There are several old-school Dungeons and Dragons combat rules that have become redundant.
Initiative. Weapon vs. Armor tables. Cavalry rules. Weapon speed. Weapon length.
All were integral features of early DnD. And all was jettisoned or rendered essentially meaningless as newer versions of DnD were published.
The elimination of weapon length rules seems particularly obscene, considering that superior weapon length provided a palpable advantage to those who possessed it. There is a good reason why spears, pikes and other polearms were employed in ancient and medieval combats: the man with a spear was more likely to inflict the first wound, when faced with an opponent weilding a sword or dagger. And the first wound was often fatal, or at least eliminated that opponent as a serious threat.

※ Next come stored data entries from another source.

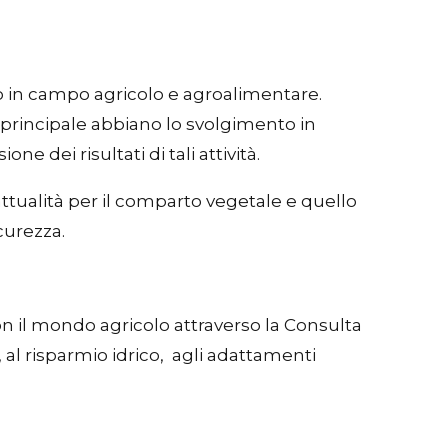
o in campo agricolo e agroalimentare.
 principale abbiano lo svolgimento in
e dei risultati di tali attività.
attualità per il comparto vegetale e quello
curezza.
con il mondo agricolo attraverso la Consulta
 al risparmio idrico, agli adattamenti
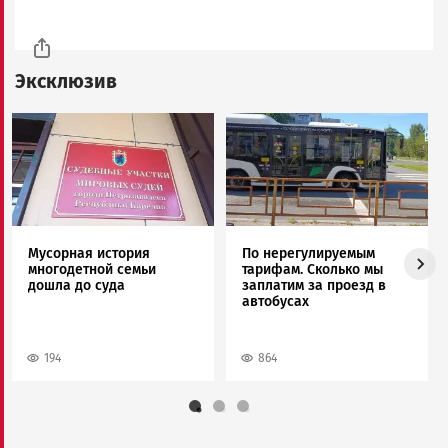
Эксклюзив
Image
Image
Мусорная история
По нерегулируемым
многодетной семьи
тарифам. Сколько мы
дошла до суда
заплатим за проезд в
автобусах
194
864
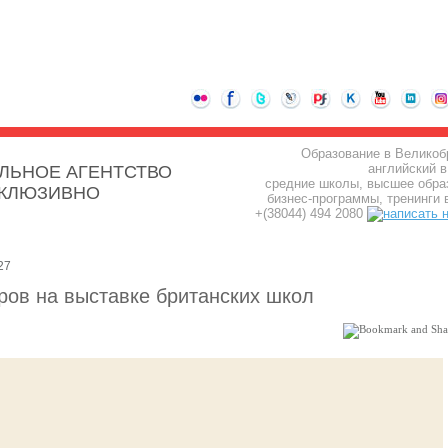
Образование в Великоб
английский в
ЛЬНОЕ АГЕНТСТВО
средние школы, высшее обра
СКЛЮЗИВНО
бизнес-программы, тренинги 
+(38044) 494 2080
27
ов на выставке британских школ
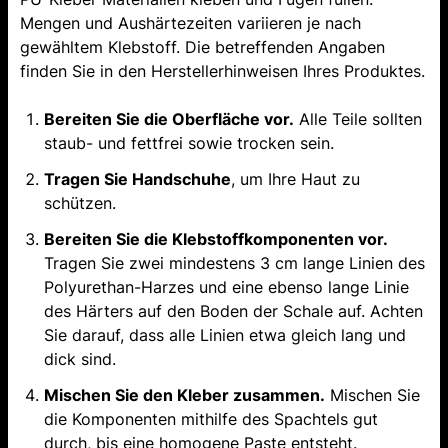
Mengen und Aushärtezeiten variieren je nach
gewähltem Klebstoff. Die betreffenden Angaben
finden Sie in den Herstellerhinweisen Ihres Produktes.
Bereiten Sie die Oberfläche vor.
Alle Teile sollten
staub- und fettfrei sowie trocken sein.
Tragen Sie Handschuhe
, um Ihre Haut zu
schützen.
Bereiten Sie die Klebstoffkomponenten vor.
Tragen Sie zwei mindestens 3 cm lange Linien des
Polyurethan-Harzes und eine ebenso lange Linie
des Härters auf den Boden der Schale auf. Achten
Sie darauf, dass alle Linien etwa gleich lang und
dick sind.
Mischen Sie den Kleber zusammen.
Mischen Sie
die Komponenten mithilfe des Spachtels gut
durch, bis eine homogene Paste entsteht.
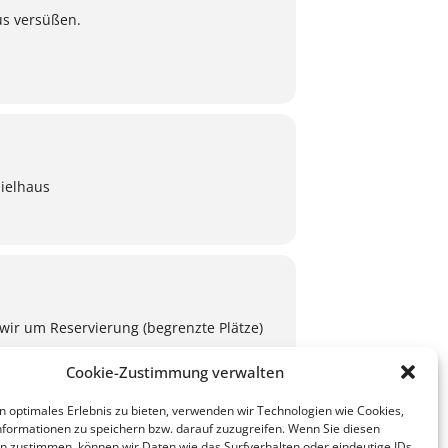
us versüßen.
ielhaus
wir um Reservierung (begrenzte Plätze)
Cookie-Zustimmung verwalten
n optimales Erlebnis zu bieten, verwenden wir Technologien wie Cookies,
EKALENDER
formationen zu speichern bzw. darauf zuzugreifen. Wenn Sie diesen
n zustimmen, können wir Daten wie das Surfverhalten oder eindeutige IDs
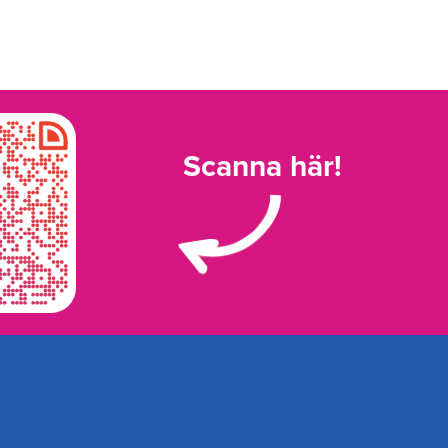
Scanna här!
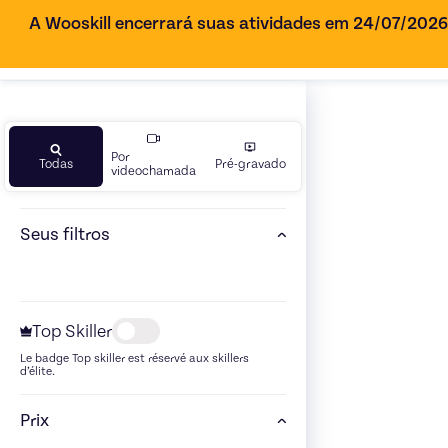
A Wooskill encerrará suas atividades em 24/07/202
Por
Todas
Pré-gravado
videochamada
Seus filtros
Top Skiller
Le badge Top skiller est réservé aux skillers
d’élite.
Prix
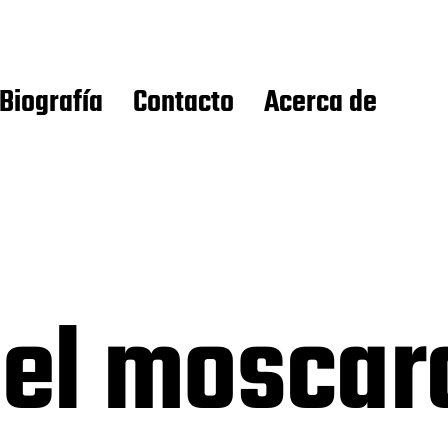
Biografía
Contacto
Acerca de
del mosca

Unsurprisingly, considering that the original DnD designers and players were wargamers, OD&D -- employing the Chainmail combat rules -- provided first-round combat advantage to the opponent with the longer weapon. All things being equal, the spear attacked before the sword, which attacked before the mace.
Weapon length was particularly important where your opponent could be eliminated with a single blow. Not only could you eliminate your opponent, but you avoided being wounded yourself. Therefore, that first-round weapon length combat advantage became significant. In OD&D combat rounds after the first, weapon speed became more important than weapon length, so it was critical for those employing longer, slower weapons, that they make their first attack count.
But now, in new versions of DnD length no longer matters. Length, speed, initiative, high ground, formations, battle tactics, manueverability, planning ... all are replaced with artificial powerz and player-to-player synergies. Weapon length no longer matters because today's game designers have decreed that we need system-imposed cinematics. We need endless combats and hit-point attrition that simulates the resource management design of the latest video games.
Should weapon length matter in our tabletop roleplaying games? Of course. The historical development of weaponry is in large part the story of extending one's combat reach and lethality. Daggers to swords. Swords to spears. Spears to Bows. Bows to rifles. Rifles to missiles. But you'd never know that, based on the role-playing games i've seen lately.